<勅使河原先生事件>
今から30年前、NYからの帰国の便だった。
僕の席は、ギャレーの近くの通路側である。
CA(その頃はまだスチュワーデスと呼んでいました)が忙しそうにギャレーに出入りして仕事をしている。
そのうちなにか違和感を感じた。
何だろうと思って、冷静に観察していると、一人のCAが僕のことをチラ見しているのである。

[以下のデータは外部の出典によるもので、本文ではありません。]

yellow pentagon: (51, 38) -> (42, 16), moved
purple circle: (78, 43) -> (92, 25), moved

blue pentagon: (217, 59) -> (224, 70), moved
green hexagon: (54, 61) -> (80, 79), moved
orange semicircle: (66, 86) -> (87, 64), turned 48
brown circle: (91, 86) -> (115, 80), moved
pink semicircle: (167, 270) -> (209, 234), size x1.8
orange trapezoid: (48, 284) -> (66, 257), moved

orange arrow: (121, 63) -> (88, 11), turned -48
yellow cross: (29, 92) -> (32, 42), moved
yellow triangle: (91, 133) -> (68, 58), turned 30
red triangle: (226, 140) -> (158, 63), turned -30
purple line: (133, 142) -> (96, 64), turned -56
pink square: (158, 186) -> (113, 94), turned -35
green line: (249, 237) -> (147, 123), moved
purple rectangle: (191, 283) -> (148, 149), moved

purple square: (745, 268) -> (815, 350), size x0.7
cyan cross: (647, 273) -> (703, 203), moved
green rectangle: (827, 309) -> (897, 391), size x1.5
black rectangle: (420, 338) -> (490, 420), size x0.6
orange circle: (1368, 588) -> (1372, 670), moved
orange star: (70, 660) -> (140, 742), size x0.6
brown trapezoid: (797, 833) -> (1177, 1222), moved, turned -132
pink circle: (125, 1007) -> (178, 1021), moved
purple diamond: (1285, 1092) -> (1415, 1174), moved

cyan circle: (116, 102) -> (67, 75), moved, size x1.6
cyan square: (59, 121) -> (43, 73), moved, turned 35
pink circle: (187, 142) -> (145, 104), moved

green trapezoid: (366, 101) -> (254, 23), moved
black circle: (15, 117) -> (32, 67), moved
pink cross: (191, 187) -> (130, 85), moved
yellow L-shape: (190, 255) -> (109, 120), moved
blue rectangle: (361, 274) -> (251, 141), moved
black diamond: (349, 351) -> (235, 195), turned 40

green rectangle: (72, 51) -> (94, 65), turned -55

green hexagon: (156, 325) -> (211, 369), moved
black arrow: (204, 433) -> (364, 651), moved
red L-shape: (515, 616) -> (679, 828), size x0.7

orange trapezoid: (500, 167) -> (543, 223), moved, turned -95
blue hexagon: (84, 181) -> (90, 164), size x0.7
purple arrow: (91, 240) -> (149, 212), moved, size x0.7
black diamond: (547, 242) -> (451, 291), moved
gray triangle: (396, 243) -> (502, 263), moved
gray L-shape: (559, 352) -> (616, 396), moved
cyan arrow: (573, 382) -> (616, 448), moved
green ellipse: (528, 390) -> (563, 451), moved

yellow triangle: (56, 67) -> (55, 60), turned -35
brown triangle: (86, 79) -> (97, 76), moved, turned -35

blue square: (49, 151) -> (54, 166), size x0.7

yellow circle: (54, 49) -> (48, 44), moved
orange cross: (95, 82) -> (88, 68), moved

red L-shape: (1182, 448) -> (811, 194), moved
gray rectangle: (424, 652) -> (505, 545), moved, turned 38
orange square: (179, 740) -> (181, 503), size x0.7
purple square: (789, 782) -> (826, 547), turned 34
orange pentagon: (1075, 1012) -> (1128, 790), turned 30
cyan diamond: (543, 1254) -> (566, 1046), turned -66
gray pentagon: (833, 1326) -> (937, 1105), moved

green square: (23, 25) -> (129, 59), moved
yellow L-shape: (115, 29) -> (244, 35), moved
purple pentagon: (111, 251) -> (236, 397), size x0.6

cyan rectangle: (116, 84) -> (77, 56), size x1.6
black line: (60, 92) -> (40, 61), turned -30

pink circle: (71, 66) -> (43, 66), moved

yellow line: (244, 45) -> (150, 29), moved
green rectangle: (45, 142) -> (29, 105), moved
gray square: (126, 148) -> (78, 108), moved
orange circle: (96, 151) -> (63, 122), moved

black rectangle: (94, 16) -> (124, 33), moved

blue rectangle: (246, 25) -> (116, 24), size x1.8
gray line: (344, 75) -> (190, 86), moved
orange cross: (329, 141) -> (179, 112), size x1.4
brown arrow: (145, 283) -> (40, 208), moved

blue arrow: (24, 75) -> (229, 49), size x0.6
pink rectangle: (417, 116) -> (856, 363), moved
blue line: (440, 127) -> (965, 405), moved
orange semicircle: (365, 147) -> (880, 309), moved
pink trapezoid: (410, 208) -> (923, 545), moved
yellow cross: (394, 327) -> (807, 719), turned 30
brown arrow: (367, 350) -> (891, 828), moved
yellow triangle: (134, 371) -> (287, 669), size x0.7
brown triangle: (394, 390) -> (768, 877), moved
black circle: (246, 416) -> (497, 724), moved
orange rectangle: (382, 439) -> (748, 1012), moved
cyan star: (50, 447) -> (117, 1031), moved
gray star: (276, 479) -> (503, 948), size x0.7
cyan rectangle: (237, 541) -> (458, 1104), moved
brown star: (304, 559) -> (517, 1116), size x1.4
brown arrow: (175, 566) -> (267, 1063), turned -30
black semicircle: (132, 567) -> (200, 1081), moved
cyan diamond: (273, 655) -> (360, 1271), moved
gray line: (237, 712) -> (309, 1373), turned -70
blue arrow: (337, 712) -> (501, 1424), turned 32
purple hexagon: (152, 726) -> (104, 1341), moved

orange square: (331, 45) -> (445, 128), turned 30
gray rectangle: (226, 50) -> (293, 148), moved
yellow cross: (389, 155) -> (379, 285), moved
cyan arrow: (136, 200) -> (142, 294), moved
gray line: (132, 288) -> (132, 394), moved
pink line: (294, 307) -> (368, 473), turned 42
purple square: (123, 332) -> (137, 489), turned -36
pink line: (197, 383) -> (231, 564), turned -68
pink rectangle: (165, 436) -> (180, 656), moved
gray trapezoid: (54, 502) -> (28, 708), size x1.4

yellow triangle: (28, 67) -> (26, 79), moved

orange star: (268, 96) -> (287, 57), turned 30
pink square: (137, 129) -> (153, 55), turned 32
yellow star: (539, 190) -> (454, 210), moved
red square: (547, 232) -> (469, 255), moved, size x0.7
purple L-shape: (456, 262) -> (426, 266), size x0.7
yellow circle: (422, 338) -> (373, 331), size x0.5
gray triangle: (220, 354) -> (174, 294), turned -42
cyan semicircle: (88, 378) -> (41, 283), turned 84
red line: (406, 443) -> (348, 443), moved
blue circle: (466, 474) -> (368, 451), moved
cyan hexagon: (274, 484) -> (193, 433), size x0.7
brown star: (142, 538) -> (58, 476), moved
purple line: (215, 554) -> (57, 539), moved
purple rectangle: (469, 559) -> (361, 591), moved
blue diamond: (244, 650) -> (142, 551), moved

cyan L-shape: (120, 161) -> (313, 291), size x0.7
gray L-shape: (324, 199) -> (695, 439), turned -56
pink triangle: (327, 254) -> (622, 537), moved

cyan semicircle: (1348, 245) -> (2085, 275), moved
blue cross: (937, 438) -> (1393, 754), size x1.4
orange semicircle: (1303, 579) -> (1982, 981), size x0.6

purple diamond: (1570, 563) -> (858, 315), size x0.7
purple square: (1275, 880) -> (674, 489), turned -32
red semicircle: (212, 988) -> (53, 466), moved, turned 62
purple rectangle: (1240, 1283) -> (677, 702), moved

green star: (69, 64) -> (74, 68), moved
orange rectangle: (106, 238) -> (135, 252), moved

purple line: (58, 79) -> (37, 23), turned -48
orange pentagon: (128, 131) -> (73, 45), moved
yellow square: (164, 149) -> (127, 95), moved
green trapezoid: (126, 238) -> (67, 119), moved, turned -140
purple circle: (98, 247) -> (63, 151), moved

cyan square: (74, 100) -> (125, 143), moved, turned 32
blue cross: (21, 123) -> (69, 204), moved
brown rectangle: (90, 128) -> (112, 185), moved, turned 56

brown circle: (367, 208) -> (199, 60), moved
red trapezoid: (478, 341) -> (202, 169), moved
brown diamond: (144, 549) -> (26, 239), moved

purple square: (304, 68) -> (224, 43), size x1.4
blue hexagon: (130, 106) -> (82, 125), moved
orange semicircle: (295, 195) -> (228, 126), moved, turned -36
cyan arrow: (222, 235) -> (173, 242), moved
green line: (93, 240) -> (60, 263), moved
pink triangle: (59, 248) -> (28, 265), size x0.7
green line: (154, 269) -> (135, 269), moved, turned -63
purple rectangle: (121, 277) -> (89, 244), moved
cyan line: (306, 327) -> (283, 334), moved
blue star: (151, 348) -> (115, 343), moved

最初は気のせいかと思っていたが、明らかに、意図的能動的積極果敢チラ見である。
これは来たか。
ついに春が来たか。
モテ期が来たか。
色めきだった。
20代後半で長身丸顔の温和そうな方である。
これは食事サービスの時に、なにか兆候があるぞと期待した。
だが残念ながら彼女は、別のエリア担当で僕の席には回ってこなかった。
サービスが終わると、CAさんたちはまたギャレーに出入りする。
また彼女はチラ見する。
「やはりこれは」と、一人コーフンする。
「一目惚れされたな」と、一人悦にいる。
フライトして五時間くらい経った頃だろうか、いきなり彼女が動いた。
意を決した顔で僕の席に近づいてくるではないか。
「恋の告白きた〜」。
そして、なんと彼女は、片膝を立ててひざまずき、僕の膝に手を置いて見つめるではないか。
そして言った。
「て、て、勅使河原先生ですよね?」
彼女の瞳は少し濡れて、まっすぐ僕を見つめている。
その時間は10分だろうか。いや4秒くらいだったのに違いない
「・・・」。
僕は、ただただ彼女を見つめ返していた。
恋の告白ではない、意味不明の問いかけに反応できない。
情けないことに、なにも言えず、目を丸くしてたじろぐことしかできなかった。
彼女はその様子で気付いたらしく、
「す、すいません」と、顔を赤らめて、逃げるように立ち去った。
以来チラ見は一切なくなった。
勅使河原先生とは誰なのか?
恩師なのか、命の恩人なのか。
しかし思うに、自分の反応が不甲斐ない。
「はい。勅使河原ですが、どなたでしたか?」と言うべきだったか。あるいは
「残念ながら、私は勅使河原先生ではありません。でもよく言われるんです。その方のことを今度ゆっくりお聞かせ願えませんか」。
と、なぜ返せなかったのか。
以来、謎は、30年間残されたままである。